Gross Domestic Product (GDP) is an all-inclusive measure of the overall consumption and production of services and goods of New Zealand.

GDP is also used as one of the principal measures of general economic well-being.

The expansion of the economy, which is indicated by an increasing GDP, calls to mind concerns regarding inflationary pressure.

Gross Domestic Product computes the entire market value of services and goods which are New Zealand produced within a certain time frame after subtracting the cost of services and goods employed in the production process.

 

GDP, therefore, does not include transitional services and goods and takes into account only fresulting aggregates. It is computed as: GDP = C + I + G + (EX - IM), where “C” is private consumption, “I” is private investment, “G” is government expenditure, “EX” is exports of goods and services, and “IM” is imports of goods and services.
 

New Zealand's economy was traditionally built upon a constricted range of main products, such as meat, wool, and dairy products.

For example, from about 1920 up to the end of the 1930s, the quota for dairy export was usually about thirty five percent of total exports, and during some years made up approximately forty five percent of all the exports of New Zealand.
Because of the high demand for New Zealand’s main products such as its famous New Zealand wool, there was an industry boom in 1951 which led to the country’s high living standards.

Unfortunately, commodity rates for these exports decreased, and in 1973, New Zealand was usurped in its privileged trading position with the UK, because the latter joined the European Economic Community.

 

Because of this, in the period from the 1970s to the 1990s, the relative purchasing power adjusted Gross Domestic Product per capita of New Zealand decreased from approximately a hundred and fifteen percent of the Organization for Economic Cooperation and Development (OECD) average to eighty percent.

 

The state of New Zealand has adopted major economic restructuring since 1984, transferring from an agrarian based economy relying on concessionary British market contact for a more industrialized, free market financial system that can compete worldwide. This growth has boosted real incomes, broadened and deepened the technological capabilities of the industrial sector, and contained inflationary pressures.
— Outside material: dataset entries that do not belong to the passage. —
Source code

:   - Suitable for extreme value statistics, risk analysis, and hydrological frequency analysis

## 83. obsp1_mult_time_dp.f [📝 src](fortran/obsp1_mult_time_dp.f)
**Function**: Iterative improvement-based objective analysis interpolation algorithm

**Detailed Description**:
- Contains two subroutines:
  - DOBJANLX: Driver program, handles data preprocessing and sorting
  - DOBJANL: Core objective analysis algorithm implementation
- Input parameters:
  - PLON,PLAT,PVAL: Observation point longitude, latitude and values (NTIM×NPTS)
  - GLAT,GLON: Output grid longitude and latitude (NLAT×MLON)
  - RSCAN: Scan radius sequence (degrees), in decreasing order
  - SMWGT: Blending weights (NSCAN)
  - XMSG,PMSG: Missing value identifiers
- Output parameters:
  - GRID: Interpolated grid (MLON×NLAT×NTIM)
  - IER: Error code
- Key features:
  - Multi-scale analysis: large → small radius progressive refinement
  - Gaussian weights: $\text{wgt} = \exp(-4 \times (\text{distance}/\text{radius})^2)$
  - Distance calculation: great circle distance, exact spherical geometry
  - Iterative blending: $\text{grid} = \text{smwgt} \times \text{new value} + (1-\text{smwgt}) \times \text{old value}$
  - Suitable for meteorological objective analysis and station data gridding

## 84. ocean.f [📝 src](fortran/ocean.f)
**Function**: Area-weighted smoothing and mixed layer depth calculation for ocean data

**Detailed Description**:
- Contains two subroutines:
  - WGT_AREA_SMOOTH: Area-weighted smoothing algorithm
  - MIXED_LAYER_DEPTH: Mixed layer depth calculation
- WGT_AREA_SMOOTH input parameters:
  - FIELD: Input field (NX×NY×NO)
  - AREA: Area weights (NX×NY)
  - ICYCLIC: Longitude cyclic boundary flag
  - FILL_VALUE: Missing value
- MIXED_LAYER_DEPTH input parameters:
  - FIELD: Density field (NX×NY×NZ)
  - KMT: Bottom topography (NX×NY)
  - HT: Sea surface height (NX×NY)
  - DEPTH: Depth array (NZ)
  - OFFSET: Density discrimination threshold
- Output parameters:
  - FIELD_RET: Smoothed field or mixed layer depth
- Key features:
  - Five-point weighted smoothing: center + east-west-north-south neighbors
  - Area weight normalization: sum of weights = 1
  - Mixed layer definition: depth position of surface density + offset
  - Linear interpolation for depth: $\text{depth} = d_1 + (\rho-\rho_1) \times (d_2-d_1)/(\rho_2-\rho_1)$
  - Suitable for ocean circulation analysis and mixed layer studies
Inflation in New Zealand is still among the lowest in the world of industry. GDP per capita has been going up in the same fashion as the large economies of Western Europe since the depression in 1990, but the discrepancies are still significant.


The country’s heavy reliance on trade makes its prospects of growth vulnerable to economic performance in Europe, Asia, and the United States.

 

The economy of New Zealand today is seen as successful. Nevertheless, the overall positive outlook has some challenges. The income levels of New Zealand, which had once been the same as that of Western Europe before the depression of the 1970s, have never really fully recovered. The GDP per capita of the country is, for example, lower than that of Spain and approximately sixty percent lower than that of the United States.